■ Task to carry out: The required output is an exact copy of the lines from the one containing "Reiche Tiefe" through the end of the entries below, with pictures removed.

= Beginning of Section =

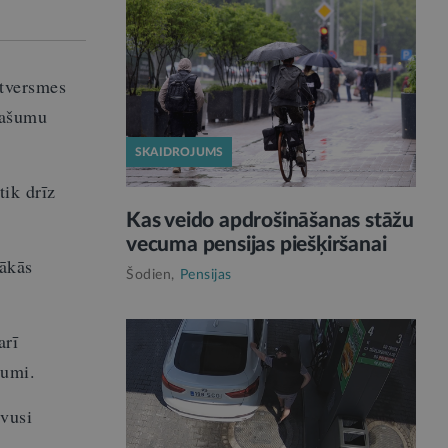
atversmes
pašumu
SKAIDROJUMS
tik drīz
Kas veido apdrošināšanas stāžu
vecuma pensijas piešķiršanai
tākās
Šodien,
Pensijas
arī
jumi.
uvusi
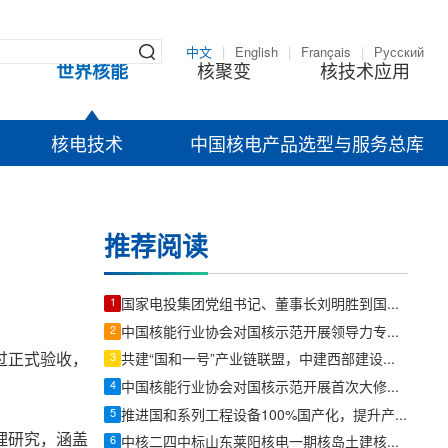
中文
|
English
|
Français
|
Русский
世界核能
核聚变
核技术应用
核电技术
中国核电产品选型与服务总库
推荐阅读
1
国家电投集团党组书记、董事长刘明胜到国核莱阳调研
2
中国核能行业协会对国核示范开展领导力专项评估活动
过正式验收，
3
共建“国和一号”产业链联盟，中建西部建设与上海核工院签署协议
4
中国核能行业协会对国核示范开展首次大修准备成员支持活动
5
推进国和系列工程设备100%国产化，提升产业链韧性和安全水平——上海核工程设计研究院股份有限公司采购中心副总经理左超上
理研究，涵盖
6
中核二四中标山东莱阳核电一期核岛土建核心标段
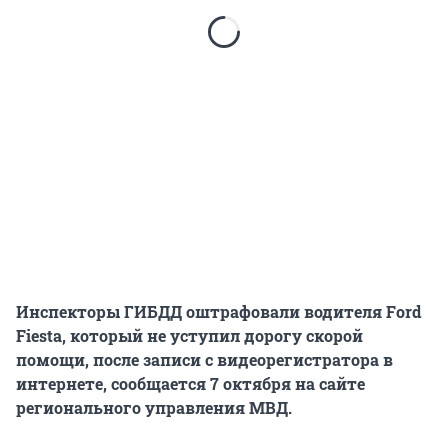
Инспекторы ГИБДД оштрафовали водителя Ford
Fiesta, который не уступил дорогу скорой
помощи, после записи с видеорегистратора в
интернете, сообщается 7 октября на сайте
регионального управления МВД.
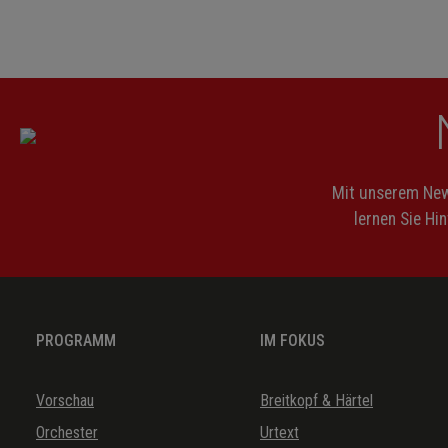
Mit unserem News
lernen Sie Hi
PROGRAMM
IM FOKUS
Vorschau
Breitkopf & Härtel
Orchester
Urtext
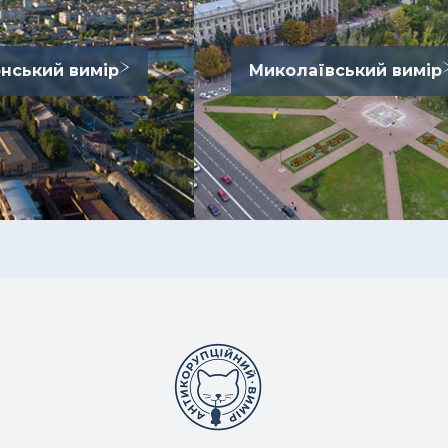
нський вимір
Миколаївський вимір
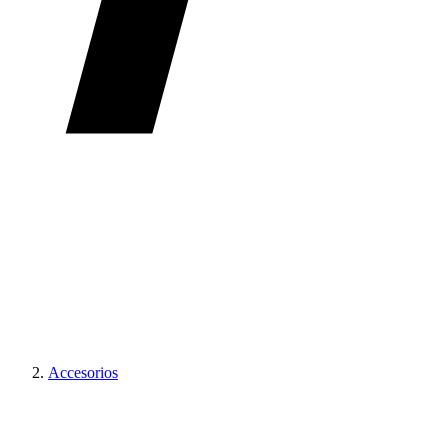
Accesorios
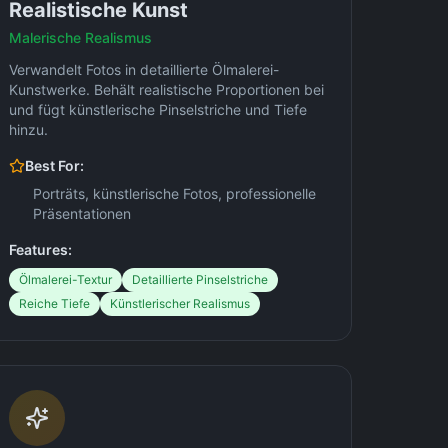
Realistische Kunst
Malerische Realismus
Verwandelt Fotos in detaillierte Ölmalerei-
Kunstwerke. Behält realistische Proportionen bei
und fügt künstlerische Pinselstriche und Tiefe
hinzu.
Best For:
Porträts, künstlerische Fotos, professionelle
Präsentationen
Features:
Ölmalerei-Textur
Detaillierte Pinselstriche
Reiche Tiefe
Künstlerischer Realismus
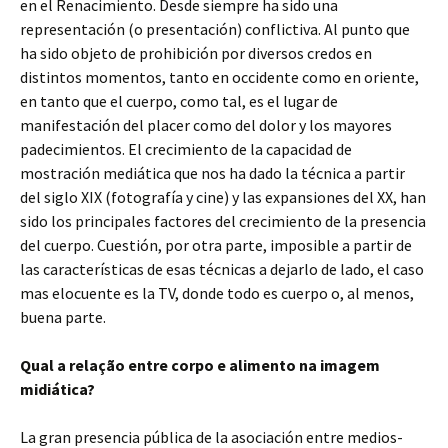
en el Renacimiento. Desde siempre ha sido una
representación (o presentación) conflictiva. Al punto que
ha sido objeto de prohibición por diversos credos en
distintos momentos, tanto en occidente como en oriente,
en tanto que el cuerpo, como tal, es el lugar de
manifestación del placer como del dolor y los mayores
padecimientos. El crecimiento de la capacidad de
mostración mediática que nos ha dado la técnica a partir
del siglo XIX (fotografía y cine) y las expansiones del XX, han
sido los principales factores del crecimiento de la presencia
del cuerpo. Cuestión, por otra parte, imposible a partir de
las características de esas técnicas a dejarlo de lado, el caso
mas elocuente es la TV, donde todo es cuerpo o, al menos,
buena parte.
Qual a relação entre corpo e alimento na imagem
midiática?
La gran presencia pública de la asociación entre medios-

= End of Section =

■ Written answer:
Reiche Tiefe
Künstlerischer Realismus
en el Renacimiento. Desde siempre ha sido una
representación (o presentación) conflictiva. Al punto que
ha sido objeto de prohibición por diversos credos en
distintos momentos, tanto en occidente como en oriente,
en tanto que el cuerpo, como tal, es el lugar de
manifestación del placer como del dolor y los mayores
padecimientos. El crecimiento de la capacidad de
mostración mediática que nos ha dado la técnica a partir
del siglo XIX (fotografía y cine) y las expansiones del XX, han
sido los principales factores del crecimiento de la presencia
del cuerpo. Cuestión, por otra parte, imposible a partir de
las características de esas técnicas a dejarlo de lado, el caso
mas elocuente es la TV, donde todo es cuerpo o, al menos,
buena parte.
Qual a relação entre corpo e alimento na imagem
midiática?
La gran presencia pública de la asociación entre medios-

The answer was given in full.